Failed test case: Got wrong data type for the preprocessed texts.
Expected: int64
Got: object
Failed test case: Got wrong data type for the preprocessed labels.
Expected: int64
Got: object
Failed test case: Got wrong shape for the preprocessed texts. Make sure that MAX_LENGTH is set to 120 before submitting.
Expected: (32, 120)
Got: (32,)

Many thanks :pray:

can you share screenshot of your codes by personal DM.

click on my name and then message.

in the train val dataset, when you divided the dataset, you make sure you used int to the len function when you are assigning to the dataset

hi @Cormac_Garvey

You seem to have edited parts of codes or added extra codes in train_val_dataset.

In the step split the sentence and labels into train and val dataset, you do not require that two codes lines where you recall total elements and assigned to train and val.

the text and labels to train and val split was enough (the last four code lines are correct.

Next correction required is in preprocess data where you used adapt function which is not required just use dataset.map. also read the pinned comment where it tell dataset.map is used to the lambda where the function text_vectorizer for text and label_encoder for labels are used.

Refer the pinned comment in this post, to do the corrections.

Please make sure not to hard card any of the path, and write codes according to the given instructions in the assignment always.

I would suggest to get a fresh copy and re do assignment from beginning by making sure to not only write codes between markers ###START AND END CODE### for successful submission.

Let me know if you need more help.

Regards
DP

Thanks Deepti.

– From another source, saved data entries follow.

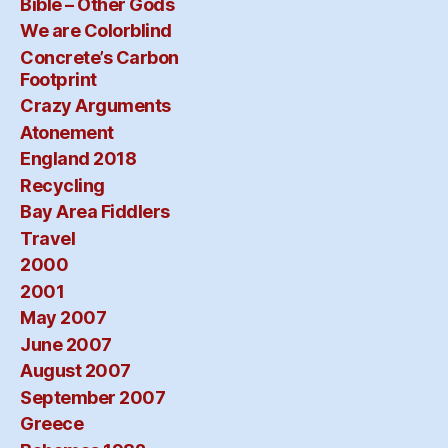
Bible – Other Gods
We are Colorblind
Concrete’s Carbon
Footprint
Crazy Arguments
Atonement
England 2018
Recycling
Bay Area Fiddlers
Travel
2000
2001
May 2007
June 2007
August 2007
September 2007
Greece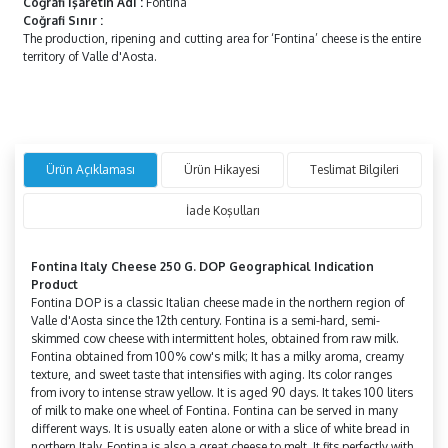
Coğrafi İşaretin Adı
:
Fontina
Coğrafi Sınır
:
The production, ripening and cutting area for ‘Fontina’ cheese is the entire
territory of Valle d'Aosta.
Ürün Açıklaması
Ürün Hikayesi
Teslimat Bilgileri
İade Koşulları
Fontina Italy Cheese 250 G. DOP Geographical Indication
Product
Fontina DOP is a classic Italian cheese made in the northern region of
Valle d'Aosta since the 12th century. Fontina is a semi-hard, semi-
skimmed cow cheese with intermittent holes, obtained from raw milk.
Fontina obtained from 100% cow's milk; It has a milky aroma, creamy
texture, and sweet taste that intensifies with aging. Its color ranges
from ivory to intense straw yellow. It is aged 90 days. It takes 100 liters
of milk to make one wheel of Fontina. Fontina can be served in many
different ways. It is usually eaten alone or with a slice of white bread in
northern Italy. Fontina is also a great cheese to melt. It fits perfectly with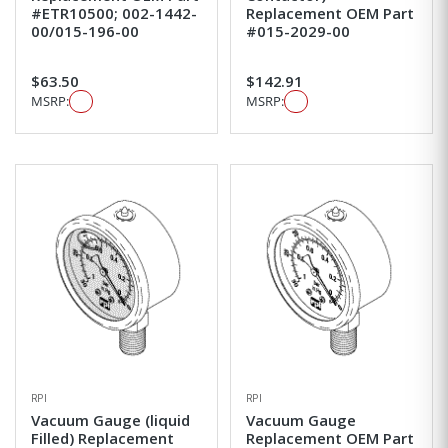
#ETR10500; 002-1442-
Replacement OEM Part
00/015-196-00
#015-2029-00
$63.50
$142.91
MSRP:
MSRP:
RPI
RPI
Vacuum Gauge (liquid
Vacuum Gauge
Filled) Replacement
Replacement OEM Part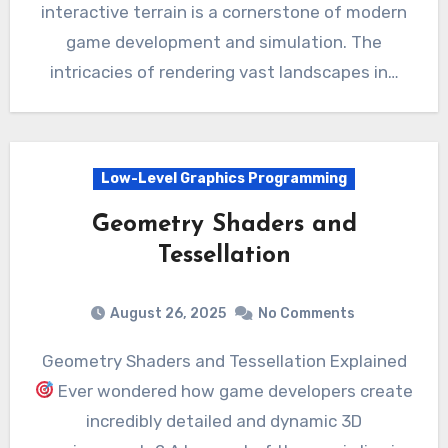
interactive terrain is a cornerstone of modern
game development and simulation. The
intricacies of rendering vast landscapes in…
Low-Level Graphics Programming
Geometry Shaders and
Tessellation
August 26, 2025
No Comments
Geometry Shaders and Tessellation Explained
Ever wondered how game developers create
incredibly detailed and dynamic 3D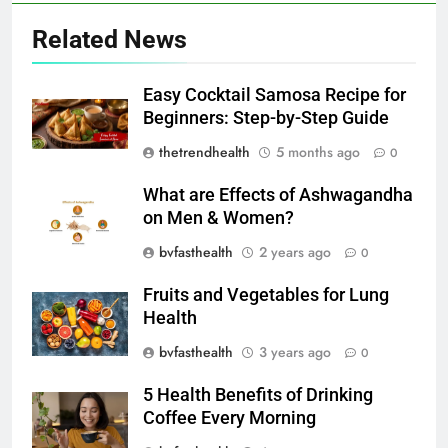
Related News
Easy Cocktail Samosa Recipe for
Beginners: Step-by-Step Guide
thetrendhealth
5 months ago
0
What are Effects of Ashwagandha
on Men & Women?
bvfasthealth
2 years ago
0
Fruits and Vegetables for Lung
Health
bvfasthealth
3 years ago
0
5 Health Benefits of Drinking
Coffee Every Morning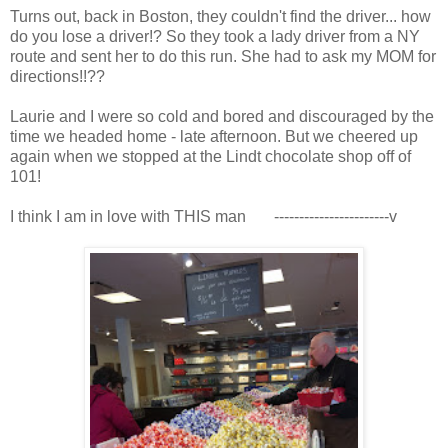
Turns out, back in Boston, they couldn't find the driver... how
do you lose a driver!? So they took a lady driver from a NY
route and sent her to do this run. She had to ask my MOM for
directions!!??
Laurie and I were so cold and bored and discouraged by the
time we headed home - late afternoon. But we cheered up
again when we stopped at the Lindt chocolate shop off of
101!
I think I am in love with THIS man -----------------------v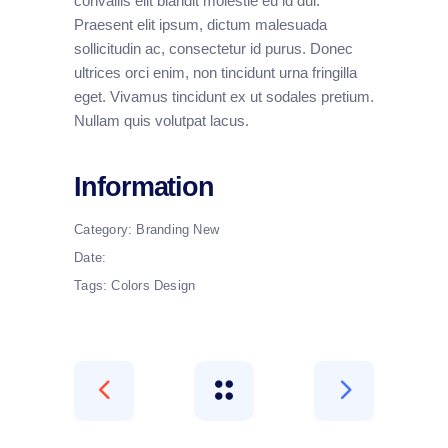
convallis elit blandit molestie eu id dui.
Praesent elit ipsum, dictum malesuada
sollicitudin ac, consectetur id purus. Donec
ultrices orci enim, non tincidunt urna fringilla
eget. Vivamus tincidunt ex ut sodales pretium.
Nullam quis volutpat lacus.
Information
Category:
Branding
New
Date:
Tags:
Colors
Design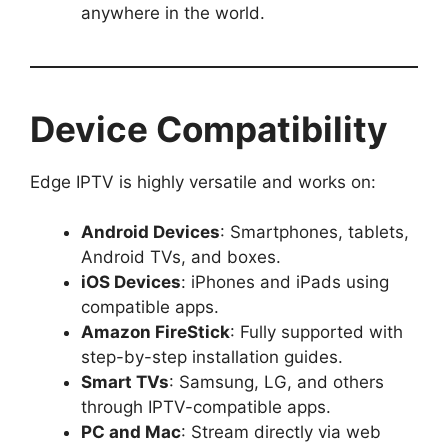
anywhere in the world.
Device Compatibility
Edge IPTV is highly versatile and works on:
Android Devices
: Smartphones, tablets,
Android TVs, and boxes.
iOS Devices
: iPhones and iPads using
compatible apps.
Amazon FireStick
: Fully supported with
step-by-step installation guides.
Smart TVs
: Samsung, LG, and others
through IPTV-compatible apps.
PC and Mac
: Stream directly via web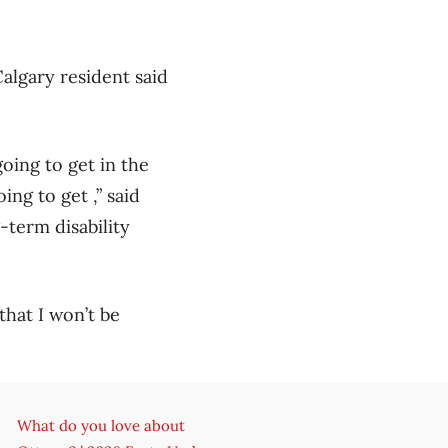
algary resident said
going to get in the
ng to get ,” said
-term disability
 that I won’t be
What do you love about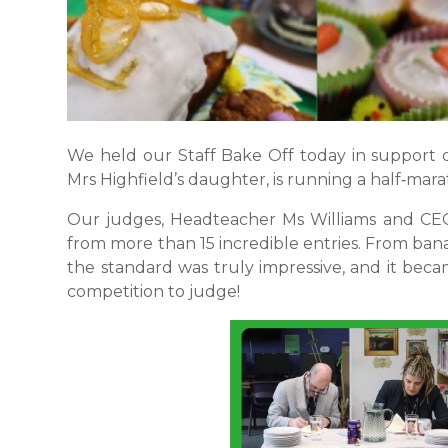
We held our Staff Bake Off today in support o
Mrs Highfield’s daughter, is running a half‑mar
Our judges, Headteacher Ms Williams and CEO 
from more than 15 incredible entries. From ban
the standard was truly impressive, and it beca
competition to judge!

What does it mean: pinned comment where it tell dataset.map etc. i cannot follow this. What is the name of the comment and i can search for it. many thanks

pinned comment means the comment link I have shared here in my previous comment. anyways I have replied in your DM.
Mild correction don’t recall lambda for text and labels separately, it is a single code line

@Cormac_Garvey

you asked me about function, so just sharing a link go through it, it is not directly related to your query but it help you understand lambda function

Regards
DP

1 Like

The reason behind dataset code to be recalled in 1 line is when you separate the two steps for text and labels, you are creating multiple or more dataset than required which can throw IOPud rate limit error when you train your model @Cormac_Garvey

1 Like

This C3W2 is incredibly confusing. There are a total of 6 graded functions out of which the last 3 just wont work. I need some sort of explanation here, because the exact same code works in the ungraded lab.

I have been struggling with the lab assignment for over a week now - and I finally give up. It makes absolute no sense to continue struggling like this.

hi @mayuriroy

please create always new topic for your issue rather than commenting on older threads, so your learning journey is saved in your log.

Also I checked your other post, you probably might have hard coded the dataset resulting in failed grading, you also have failed create model, so check if you haven’t used global variables instead of Local variables.

I think another mentor has told you to dm your codes, he will surely guide you further.